(Collected data)
⁂
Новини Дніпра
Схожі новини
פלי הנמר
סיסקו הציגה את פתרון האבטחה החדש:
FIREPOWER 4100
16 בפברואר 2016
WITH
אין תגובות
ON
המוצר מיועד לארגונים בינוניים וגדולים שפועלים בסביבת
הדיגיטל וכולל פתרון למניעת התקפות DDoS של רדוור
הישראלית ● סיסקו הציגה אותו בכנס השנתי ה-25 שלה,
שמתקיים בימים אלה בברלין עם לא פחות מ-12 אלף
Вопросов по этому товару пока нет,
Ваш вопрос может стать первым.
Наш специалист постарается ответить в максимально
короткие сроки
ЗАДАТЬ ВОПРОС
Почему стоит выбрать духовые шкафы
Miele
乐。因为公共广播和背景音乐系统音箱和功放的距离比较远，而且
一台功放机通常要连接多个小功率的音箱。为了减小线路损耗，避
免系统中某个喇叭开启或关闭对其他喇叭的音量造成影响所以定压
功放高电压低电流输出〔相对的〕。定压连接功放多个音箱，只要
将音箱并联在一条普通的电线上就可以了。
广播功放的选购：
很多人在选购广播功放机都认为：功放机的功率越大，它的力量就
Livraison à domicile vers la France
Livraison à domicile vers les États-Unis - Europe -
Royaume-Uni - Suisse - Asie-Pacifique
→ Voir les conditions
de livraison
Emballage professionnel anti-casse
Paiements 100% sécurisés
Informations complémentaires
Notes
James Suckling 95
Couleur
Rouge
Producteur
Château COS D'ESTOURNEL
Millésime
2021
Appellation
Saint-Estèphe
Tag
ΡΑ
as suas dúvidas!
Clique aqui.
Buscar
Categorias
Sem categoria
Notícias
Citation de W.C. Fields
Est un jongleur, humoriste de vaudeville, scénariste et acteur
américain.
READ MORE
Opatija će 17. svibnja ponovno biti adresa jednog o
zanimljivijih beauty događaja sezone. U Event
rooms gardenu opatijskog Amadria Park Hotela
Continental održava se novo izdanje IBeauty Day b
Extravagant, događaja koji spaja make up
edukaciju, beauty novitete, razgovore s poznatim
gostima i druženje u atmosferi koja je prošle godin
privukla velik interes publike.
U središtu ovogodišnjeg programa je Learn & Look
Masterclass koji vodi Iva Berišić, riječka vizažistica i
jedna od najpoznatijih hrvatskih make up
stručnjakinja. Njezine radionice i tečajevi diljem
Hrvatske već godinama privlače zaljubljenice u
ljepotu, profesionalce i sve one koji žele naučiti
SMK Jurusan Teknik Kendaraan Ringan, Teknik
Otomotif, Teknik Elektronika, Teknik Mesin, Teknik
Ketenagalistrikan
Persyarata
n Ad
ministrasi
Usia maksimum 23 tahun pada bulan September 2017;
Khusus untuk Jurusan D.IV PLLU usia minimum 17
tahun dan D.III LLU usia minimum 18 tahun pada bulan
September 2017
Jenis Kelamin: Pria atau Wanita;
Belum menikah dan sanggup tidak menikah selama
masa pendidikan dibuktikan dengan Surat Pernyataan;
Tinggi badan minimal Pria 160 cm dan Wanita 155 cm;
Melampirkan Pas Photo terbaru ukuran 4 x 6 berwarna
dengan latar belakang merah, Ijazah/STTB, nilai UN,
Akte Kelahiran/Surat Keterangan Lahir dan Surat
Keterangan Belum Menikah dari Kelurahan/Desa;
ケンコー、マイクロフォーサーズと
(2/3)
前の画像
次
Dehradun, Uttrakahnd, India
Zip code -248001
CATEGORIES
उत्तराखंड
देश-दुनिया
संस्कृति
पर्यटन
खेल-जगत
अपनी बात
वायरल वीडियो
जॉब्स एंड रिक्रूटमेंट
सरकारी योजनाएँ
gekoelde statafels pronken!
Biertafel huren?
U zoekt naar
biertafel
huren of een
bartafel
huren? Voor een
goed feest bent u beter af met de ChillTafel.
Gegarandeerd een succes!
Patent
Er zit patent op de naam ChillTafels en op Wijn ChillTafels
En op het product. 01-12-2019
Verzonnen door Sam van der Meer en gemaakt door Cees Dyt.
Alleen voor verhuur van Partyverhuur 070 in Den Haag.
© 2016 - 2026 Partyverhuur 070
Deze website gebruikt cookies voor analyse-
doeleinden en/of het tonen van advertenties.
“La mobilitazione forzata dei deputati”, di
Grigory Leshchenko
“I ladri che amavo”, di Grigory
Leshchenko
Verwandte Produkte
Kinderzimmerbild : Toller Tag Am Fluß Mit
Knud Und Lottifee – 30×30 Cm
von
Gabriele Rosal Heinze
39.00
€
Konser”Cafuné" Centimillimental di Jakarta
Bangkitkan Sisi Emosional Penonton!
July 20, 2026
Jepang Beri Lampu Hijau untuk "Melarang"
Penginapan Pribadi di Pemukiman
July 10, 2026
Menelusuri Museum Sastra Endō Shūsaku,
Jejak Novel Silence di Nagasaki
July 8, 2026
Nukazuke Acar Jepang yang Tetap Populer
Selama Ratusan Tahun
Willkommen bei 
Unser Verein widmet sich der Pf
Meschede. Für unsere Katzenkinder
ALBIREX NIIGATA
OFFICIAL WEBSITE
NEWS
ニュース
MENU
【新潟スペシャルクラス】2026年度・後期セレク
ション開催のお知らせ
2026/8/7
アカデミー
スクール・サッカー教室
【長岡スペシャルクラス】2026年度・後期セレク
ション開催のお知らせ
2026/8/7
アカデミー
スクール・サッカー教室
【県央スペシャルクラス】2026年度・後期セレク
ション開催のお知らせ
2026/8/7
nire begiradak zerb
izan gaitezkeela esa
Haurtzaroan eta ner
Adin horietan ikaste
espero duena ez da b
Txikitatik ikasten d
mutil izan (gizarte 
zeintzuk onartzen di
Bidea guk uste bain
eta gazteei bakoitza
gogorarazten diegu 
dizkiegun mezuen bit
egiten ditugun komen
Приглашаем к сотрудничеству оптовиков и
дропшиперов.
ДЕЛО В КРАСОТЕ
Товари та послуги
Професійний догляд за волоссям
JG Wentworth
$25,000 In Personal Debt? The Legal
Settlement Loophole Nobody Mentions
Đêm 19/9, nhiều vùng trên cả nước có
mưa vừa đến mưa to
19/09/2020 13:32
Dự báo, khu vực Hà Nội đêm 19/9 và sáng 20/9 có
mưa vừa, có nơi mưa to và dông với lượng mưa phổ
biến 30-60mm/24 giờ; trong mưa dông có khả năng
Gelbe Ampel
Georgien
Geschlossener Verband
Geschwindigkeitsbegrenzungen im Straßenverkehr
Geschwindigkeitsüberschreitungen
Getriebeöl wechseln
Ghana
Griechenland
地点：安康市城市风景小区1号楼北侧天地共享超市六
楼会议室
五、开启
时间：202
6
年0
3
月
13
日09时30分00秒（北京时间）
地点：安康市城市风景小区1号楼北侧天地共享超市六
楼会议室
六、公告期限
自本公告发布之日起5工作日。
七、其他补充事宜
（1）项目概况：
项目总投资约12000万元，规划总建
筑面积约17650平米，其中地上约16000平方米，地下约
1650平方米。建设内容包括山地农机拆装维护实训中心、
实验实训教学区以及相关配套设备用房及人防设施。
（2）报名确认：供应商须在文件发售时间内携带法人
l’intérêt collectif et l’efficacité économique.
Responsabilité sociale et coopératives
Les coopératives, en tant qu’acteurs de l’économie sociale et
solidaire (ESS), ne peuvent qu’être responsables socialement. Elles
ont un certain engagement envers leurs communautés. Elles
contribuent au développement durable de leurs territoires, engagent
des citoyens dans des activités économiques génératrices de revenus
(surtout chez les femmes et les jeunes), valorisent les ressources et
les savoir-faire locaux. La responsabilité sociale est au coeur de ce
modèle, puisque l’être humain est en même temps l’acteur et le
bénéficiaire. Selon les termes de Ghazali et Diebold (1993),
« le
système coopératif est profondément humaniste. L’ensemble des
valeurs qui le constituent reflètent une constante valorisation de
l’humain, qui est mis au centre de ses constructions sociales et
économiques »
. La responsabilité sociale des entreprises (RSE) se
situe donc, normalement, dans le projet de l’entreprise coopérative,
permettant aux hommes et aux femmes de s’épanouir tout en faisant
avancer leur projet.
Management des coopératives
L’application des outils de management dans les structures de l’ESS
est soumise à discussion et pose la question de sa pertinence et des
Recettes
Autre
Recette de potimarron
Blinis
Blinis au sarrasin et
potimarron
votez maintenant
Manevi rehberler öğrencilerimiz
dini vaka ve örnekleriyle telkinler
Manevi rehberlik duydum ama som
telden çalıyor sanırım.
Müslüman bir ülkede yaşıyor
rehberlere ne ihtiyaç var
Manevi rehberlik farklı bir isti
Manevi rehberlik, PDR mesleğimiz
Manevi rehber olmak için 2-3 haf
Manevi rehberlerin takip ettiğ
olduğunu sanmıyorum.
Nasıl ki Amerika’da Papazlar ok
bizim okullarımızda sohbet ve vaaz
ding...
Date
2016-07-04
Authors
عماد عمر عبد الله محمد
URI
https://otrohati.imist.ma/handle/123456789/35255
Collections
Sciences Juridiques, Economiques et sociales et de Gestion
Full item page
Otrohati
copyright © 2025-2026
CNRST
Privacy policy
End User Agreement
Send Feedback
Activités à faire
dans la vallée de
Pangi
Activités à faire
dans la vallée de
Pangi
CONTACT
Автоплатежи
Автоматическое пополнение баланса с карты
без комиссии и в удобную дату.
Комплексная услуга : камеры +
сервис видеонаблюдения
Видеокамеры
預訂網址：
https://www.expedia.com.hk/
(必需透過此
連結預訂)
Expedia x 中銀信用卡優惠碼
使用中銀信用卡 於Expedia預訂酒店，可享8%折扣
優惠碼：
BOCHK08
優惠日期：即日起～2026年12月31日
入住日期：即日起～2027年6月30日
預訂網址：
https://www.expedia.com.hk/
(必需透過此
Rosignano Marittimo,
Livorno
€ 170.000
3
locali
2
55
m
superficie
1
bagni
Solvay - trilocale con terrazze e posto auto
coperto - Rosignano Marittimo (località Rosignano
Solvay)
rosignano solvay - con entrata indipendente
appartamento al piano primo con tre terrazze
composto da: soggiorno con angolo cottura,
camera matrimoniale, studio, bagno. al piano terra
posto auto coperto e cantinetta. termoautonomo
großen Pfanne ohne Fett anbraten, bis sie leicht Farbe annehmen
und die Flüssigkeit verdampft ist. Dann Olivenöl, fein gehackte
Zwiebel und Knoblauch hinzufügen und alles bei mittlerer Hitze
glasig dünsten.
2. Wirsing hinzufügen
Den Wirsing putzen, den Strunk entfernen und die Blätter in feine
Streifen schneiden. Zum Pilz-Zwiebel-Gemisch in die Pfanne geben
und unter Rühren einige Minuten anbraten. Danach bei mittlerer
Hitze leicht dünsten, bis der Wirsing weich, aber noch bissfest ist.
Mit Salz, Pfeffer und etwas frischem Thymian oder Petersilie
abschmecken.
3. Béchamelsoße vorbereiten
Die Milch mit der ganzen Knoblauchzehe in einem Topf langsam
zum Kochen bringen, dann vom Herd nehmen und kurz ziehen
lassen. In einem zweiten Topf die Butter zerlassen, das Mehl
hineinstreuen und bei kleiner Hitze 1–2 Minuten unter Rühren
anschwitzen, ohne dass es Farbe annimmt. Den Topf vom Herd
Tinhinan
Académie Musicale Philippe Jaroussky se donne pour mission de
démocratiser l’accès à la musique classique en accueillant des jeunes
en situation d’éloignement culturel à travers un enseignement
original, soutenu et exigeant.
⁂
**What is required**
Match on "September": copy every line in the records that has it.

**Exercise response**
Usia maksimum 23 tahun pada bulan September 2017;
September 2017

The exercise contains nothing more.